À défaut de vendre plus

Vendre davantage est un signe de croissance. Mais pour vendre davantage, il est nécessaire d’appliquer des principes fondamentaux et donc essentiels à soi-même et aux équipes. Il vous faudra d’abord mettre au centre celui qui doit devenir votre source de revenus, le client et donc le convaincre d’acheter votre produit plutôt que celui des concurrents. Vendre telle est et doit être la préoccupation de tout dirigeant. C’est l’activité essentielle et qui ne souffre d’aucun laxisme et d’aucune procrastination. Inutile de remettre à demain les contacts avec les clients. Mais pour ce faire il faut se servir de la boite à outils qui vous conduit à développer vos ventes. Voici quelques conseils.

Penser d’abord à vos clients

La meilleure manière de vendre ses produits ou services consiste à penser à vos clients. Adaptez vos produits et vos services à leurs besoins. De quel type de produit ou services ont-ils besoin ? Vendez des produits qui s’adaptent à leurs attentes et non ceux qui vous plaisent.

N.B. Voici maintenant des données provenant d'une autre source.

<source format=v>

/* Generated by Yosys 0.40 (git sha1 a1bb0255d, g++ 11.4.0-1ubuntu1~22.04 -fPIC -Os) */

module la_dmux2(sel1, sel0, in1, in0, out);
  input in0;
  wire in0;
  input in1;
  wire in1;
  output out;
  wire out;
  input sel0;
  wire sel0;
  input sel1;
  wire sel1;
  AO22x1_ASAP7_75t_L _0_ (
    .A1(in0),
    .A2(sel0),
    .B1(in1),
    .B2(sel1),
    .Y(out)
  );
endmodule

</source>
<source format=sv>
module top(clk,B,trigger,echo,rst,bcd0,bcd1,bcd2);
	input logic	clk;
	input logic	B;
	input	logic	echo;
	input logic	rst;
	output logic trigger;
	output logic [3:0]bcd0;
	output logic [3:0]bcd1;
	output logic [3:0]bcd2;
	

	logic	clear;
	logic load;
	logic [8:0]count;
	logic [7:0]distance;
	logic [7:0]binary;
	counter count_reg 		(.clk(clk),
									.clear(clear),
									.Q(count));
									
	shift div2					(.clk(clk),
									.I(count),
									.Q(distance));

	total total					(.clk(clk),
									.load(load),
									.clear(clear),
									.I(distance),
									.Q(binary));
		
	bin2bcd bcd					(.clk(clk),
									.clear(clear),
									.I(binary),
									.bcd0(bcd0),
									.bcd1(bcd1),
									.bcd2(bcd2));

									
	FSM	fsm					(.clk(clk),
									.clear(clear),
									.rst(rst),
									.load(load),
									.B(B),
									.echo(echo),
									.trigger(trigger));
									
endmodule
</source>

Pour cela, il faudra bien connaître vos acheteurs. Pour optimiser vos chances de réussite, vous devez vous mettre à leur place et anticiper ce qu’ils attendent de votre produit. Surtout, mettez-y quelque chose qu’ils ne trouveront pas ailleurs et dont ils ont vraiment besoin. Si vous n’avez pas d’idées n’hésitez pas à leur demander directement leur avis, ils seront bien souvent la meilleure source d’amélioration de votre produit.

Motivez vos commerciaux

Vos commerciaux sont aussi une clé qui peut booster vos ventes. Ils doivent d’abord bien connaître votre produit avant de rencontrer votre prospect. Ne négligez pas leur formation qui peut faire progresser rapidement vos ventes. Vous devez aussi essayer de les motiver et créer une relation de confiance avec eux, afin de booster leur performance sur le terrain. Aidez-les à travailler leur relationnel et à développer leur capacité d’écoute. Ils pourraient s’avérer d’excellents relais d’améliorations.

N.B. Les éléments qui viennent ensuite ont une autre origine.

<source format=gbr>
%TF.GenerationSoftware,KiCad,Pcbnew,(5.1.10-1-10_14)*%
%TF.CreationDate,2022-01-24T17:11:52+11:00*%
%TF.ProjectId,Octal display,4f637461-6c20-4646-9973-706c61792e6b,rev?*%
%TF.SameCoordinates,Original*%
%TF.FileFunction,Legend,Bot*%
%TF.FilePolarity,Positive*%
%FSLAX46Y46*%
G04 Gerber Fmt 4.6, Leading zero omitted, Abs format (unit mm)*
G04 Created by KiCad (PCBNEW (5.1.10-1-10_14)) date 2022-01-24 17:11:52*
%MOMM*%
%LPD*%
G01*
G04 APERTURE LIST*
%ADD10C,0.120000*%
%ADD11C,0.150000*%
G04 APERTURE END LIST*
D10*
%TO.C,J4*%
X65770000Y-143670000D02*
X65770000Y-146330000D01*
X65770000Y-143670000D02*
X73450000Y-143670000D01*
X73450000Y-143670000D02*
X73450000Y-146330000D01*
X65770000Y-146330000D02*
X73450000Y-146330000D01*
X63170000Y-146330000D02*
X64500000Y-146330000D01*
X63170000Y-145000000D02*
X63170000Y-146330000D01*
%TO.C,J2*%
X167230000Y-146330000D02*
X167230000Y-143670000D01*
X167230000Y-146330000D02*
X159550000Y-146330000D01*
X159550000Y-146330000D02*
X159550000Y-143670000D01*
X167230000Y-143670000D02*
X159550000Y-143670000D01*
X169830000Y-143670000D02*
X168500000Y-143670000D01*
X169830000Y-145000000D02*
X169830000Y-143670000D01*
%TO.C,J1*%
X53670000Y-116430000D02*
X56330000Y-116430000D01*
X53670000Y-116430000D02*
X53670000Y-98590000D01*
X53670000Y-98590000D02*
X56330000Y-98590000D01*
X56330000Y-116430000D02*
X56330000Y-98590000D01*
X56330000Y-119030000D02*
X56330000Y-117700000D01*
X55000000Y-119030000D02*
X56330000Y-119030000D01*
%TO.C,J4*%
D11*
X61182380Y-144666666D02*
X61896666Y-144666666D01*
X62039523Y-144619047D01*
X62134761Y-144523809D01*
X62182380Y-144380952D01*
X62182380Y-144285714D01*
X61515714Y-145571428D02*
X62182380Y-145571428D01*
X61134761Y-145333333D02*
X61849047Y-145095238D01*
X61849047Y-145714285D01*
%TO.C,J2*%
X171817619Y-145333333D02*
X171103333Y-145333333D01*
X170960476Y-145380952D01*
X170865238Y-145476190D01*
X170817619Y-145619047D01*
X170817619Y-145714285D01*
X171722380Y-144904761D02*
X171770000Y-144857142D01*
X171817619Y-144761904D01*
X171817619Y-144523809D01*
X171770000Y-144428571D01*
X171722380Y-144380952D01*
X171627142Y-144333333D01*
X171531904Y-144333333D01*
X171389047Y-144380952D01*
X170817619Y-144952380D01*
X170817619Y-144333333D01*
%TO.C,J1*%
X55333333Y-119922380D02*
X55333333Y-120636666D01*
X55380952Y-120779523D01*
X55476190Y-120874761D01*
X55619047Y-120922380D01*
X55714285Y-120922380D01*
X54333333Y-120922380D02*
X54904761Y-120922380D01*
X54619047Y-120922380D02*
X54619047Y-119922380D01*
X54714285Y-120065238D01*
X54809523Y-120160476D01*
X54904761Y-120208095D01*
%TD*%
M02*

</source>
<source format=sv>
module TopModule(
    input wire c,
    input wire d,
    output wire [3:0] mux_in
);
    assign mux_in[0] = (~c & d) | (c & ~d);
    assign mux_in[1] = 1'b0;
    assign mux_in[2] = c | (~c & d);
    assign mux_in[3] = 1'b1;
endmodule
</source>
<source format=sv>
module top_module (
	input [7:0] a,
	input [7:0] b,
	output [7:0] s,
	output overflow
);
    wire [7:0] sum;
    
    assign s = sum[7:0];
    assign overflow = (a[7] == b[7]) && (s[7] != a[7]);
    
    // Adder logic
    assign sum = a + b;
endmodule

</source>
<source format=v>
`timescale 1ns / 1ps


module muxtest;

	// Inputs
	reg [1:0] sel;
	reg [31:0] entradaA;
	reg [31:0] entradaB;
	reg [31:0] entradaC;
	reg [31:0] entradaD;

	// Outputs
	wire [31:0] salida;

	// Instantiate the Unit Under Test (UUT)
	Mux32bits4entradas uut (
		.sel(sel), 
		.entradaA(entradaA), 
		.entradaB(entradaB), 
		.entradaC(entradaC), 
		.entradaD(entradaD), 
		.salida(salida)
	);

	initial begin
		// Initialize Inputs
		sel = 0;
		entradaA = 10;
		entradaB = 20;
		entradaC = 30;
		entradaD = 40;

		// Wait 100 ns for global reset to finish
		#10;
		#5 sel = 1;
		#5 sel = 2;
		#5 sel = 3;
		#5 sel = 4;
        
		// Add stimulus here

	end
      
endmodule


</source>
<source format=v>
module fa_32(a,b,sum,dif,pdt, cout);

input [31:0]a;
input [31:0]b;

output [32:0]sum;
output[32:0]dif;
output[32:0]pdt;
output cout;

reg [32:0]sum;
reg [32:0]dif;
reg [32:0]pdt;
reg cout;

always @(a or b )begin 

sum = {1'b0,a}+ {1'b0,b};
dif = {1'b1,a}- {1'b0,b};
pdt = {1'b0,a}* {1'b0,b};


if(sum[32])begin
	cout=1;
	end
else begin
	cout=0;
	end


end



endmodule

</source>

Savoir montrer les bénéfices de vos produits

Si un client demande à vous rencontrer pour discuter de votre produit, ne pensez pas qu’il vous suffit de réciter un discours tout fait. Évitez les discours trop commerciaux qui ne sont qu’une longue liste des avantages de votre produit et qui parfois n’intéressent pas votre client. Écoutez vos clients et essayez de connaître leur problème. Évitez de les interrompre et soyez attentif, un argumentaire efficace est avant tout un argumentaire adapté. Une fois qu’il a fini de parler, adaptez votre argumentaire aux problèmes qu’il rencontre en montrant en quoi votre produit peut résoudre ceux-ci. Montrez ce qu’ils gagnent en l’utilisant.

Renforcer la communication marketing 

Votre stratégie de communication doit être bien établie. Des techniques existent qui permettent à vos clients d’adopter votre produit et de ne pas pouvoir s’en séparer. Pour bien l’adapter, vous devrez d’abord déterminer qui sont vos cibles. N’hésitez pas à faire un plan de communication annuel. Faites en sorte d’être toujours présent afin qu’ils ne vous oublient pas. Les témoignages clients peuvent se révéler une bonne manière d’en convaincre d’autres d’acheter votre produit. En voyant des clients satisfaits par votre produit, ils pourront se projeter et à leur tour avoir envie de l’utiliser.